# Automated Gasbuddy Scraper

In [None]:
from bs4 import BeautifulSoup
import pandas as pd
import requests
import re
import numpy as np
from datetime import date
import time

### Scraping Function:

In [1]:
def price_check(postal_code, fuel_type):
    url = ('https://www.gasbuddy.com/home?search=' +
            postal_code +
            '&fuel=' +
            fuel_type +
            '&method=all&maxAge=0')

    # REPLACE 'YOUR_USER_AGENT_HEADER' with your own
    headers = 'YOUR_USER_AGENT_HEADER'
    page = requests.get(url, headers = headers)
    soup = BeautifulSoup(page.content, 'html.parser')
    soup_pretty = BeautifulSoup(soup.prettify(), 'html.parser')

    def postal_to_country(postal_code):
        if re.match('^\d{5}(?:[-\s]?\d{4})?$', postal_code):
            return 'US'
        else:
            return 'CA'

    country = postal_to_country(postal_code)

    brands = soup_pretty.find_all('h3', class_ = 'header__header3___1b1oq header__header___1zII0 header__midnight___1tdCQ header__snug___lRSNK StationDisplay-module__stationNameHeader___1A2q8')    
    brand_names = [brand.text.strip() for brand in brands]

    prices = soup_pretty.find_all('span', class_ = 'text__xl___2MXGo text__left___1iOw3 StationDisplayPrice-module__price___3rARL')  
    gas_prices = [price.text.strip().replace('¢','').replace('$','').replace('- - -', 'NaN') for price in prices]

    addresses = soup_pretty.find_all('div', class_ = 'StationDisplay-module__address___2_c7v')
    station_addresses = [', '.join(re.split(r'\s{2,}', address.text.strip().replace('\n',''))) for address in addresses]
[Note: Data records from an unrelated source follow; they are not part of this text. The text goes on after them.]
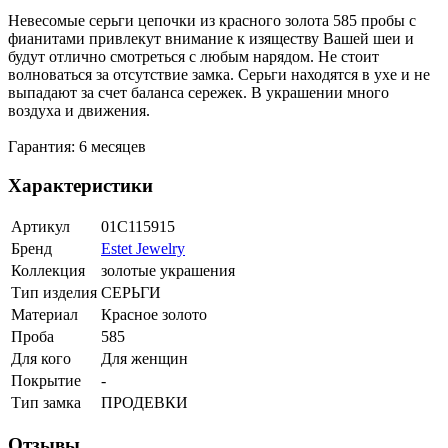
Невесомые серьги цепочки из красного золота 585 пробы с
фианитами привлекут внимание к изяществу Вашей шеи и
будут отлично смотреться с любым нарядом. Не стоит
волноваться за отсутствие замка. Серьги находятся в ухе и не
выпадают за счет баланса сережек. В украшении много
воздуха и движения.
Гарантия: 6 месяцев
Характеристики
Артикул
01С115915
Бренд
Estet Jewelry
Коллекция
золотые украшения
Тип изделия
СЕРЬГИ
Материал
Красное золото
Проба
585
Для кого
Для женщин
Покрытие
-
Тип замка
ПРОДЕВКИ
Отзывы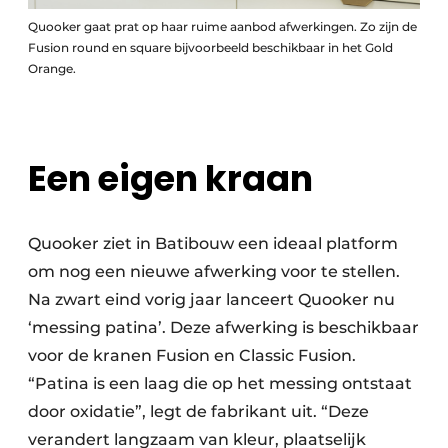
Quooker gaat prat op haar ruime aanbod afwerkingen. Zo zijn de
Fusion round en square bijvoorbeeld beschikbaar in het Gold
Orange.
Een eigen kraan
Quooker ziet in Batibouw een ideaal platform
om nog een nieuwe afwerking voor te stellen.
Na zwart eind vorig jaar lanceert Quooker nu
‘messing patina’. Deze afwerking is beschikbaar
voor de kranen Fusion en Classic Fusion.
“Patina is een laag die op het messing ontstaat
door oxidatie”, legt de fabrikant uit. “Deze
verandert langzaam van kleur, plaatselijk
    date_of = date.today()

    df = pd.DataFrame({'Brand': brand_names, 
                       'Price': gas_prices, 
                       'Address': station_addresses,
                       'Date': date_of,
                       'Country': country
                      })
    
    path = (r'Automated Gas Scraper\gas_data_' +
            postal_code +
            '_fueltype' +
            fuel_type +
            '.csv')
    with open(path, 'a') as f:
        df.to_csv(f, encoding = 'utf-8', mode = 'a', index = False, header = f.tell()==0, lineterminator='\n')

### Automate Scraper:

In [None]:
# postal accepts any standard US or CA postal code format
# fuel takes as strings, digits 1-4, correspoding to: 1) Regular, 2) Midgrade, 3) Premium, 4) Diesel
postal = 'YOUR_POSTAL_CODE_HERE'
fuel = 'YOUR_FUEL_TYPE_HERE'
path = (r'Automated Gas Scraper\gas_data_' + 
        postal + 
        '_fueltype' + 
        fuel + 
        '.csv')

while(True):
    price_check(postal, fuel)
    time.sleep(86400)